Given text:
========================================

12. It was on the basis of that very limited evidence that the judge considered that the claims being made about the appellant’s medical condition and care needs had been exaggerated and that the medical evidence did not support the claims about the extent of his conditions. That was in particular in relation to the claims about his memory loss, where Dr Nnatu’s opinion in that regard appeared to be based upon what the appellant’s son-in-law was telling him rather than upon any independent assessment. I find no merit in the assertion that the judge did not have sufficient regard to the medical evidence, when he clearly did, and the grounds are essentially little more than a disagreement with the conclusions the judge drew from the limited medical evidence and the weight he accorded to that evidence.

========================================

Tasks to perform:
1/ Answer these questions using the judgment passage on the appellant's medical evidence:
(a) What did the judge consider had been exaggerated?
(b) On what did Dr Nnatu's opinion about memory loss appear to be based?
(c) According to the writer, what are the grounds essentially?
2/ Write a continuation of the judgment passage on the appellant's medical evidence, picking up after its final sentence.
The rows are not needed for any of the work here.

[Dataset entries]
========================================

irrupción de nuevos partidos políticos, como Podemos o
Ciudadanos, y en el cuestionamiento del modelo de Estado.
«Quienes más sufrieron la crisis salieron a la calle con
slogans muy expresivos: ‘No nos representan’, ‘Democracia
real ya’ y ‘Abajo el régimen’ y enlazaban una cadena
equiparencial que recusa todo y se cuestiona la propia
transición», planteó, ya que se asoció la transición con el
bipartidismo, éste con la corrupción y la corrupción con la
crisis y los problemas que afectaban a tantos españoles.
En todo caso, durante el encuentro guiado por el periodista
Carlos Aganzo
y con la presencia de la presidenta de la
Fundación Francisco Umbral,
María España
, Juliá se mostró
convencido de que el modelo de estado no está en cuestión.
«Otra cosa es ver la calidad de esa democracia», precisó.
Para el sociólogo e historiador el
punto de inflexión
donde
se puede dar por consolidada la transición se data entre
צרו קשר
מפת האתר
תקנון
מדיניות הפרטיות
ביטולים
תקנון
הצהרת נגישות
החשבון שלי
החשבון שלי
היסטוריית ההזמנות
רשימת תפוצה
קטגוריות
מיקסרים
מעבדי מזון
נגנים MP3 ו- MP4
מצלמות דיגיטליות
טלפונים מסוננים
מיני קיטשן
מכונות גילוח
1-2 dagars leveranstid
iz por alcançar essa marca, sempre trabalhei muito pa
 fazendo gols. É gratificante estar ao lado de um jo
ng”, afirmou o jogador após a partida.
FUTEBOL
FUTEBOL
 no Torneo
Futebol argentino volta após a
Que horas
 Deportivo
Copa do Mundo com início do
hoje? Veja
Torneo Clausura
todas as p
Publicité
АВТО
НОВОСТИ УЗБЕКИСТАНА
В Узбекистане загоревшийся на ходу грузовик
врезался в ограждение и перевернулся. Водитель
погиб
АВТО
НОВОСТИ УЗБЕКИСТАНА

========================================

Exercise responses:
1/
(a) The claims about the appellant's medical condition and care needs.
(b) On what the appellant's son-in-law was telling him, rather than on any independent assessment.
(c) Little more than a disagreement with the conclusions the judge drew from the limited medical evidence and the weight he gave to that evidence.

2/
13. It is asserted by Mr Ahmed that the judge, having found that family life existed between the appellant and his adult daughter and her husband, then failed to take account of that dependency when considering the question of ‘very significant obstacles’ and proportionality under Article 8. However, I find no merit in such an assertion. The fact that the judge concluded that family life had been established for the purposes of engaging Article 8 did not require him then to conclude that the appellant was entirely dependent upon his daughter and her husband, when it is clear from his findings that he found that the level of dependency had been exaggerated, for the reasons given at [52] and [61] to [64].
14. The judge, at [42] to [50], considered the nuanced distinction between the question of ‘very significant obstacles’ and the question of obstacles to daily life in terms of age and health problems. The grounds challenge that distinction. I do not find merit in the assertion that such a distinction was necessarily legally erroneous but consider in any event that the judge properly found that the high test of demonstrating ‘very significant obstacles’ was simply not met, owing to the lack of evidence of how the appellant’s health and care needs could or could not be met in India and in view of his findings as to the exaggerated evidence of the level of care actually required.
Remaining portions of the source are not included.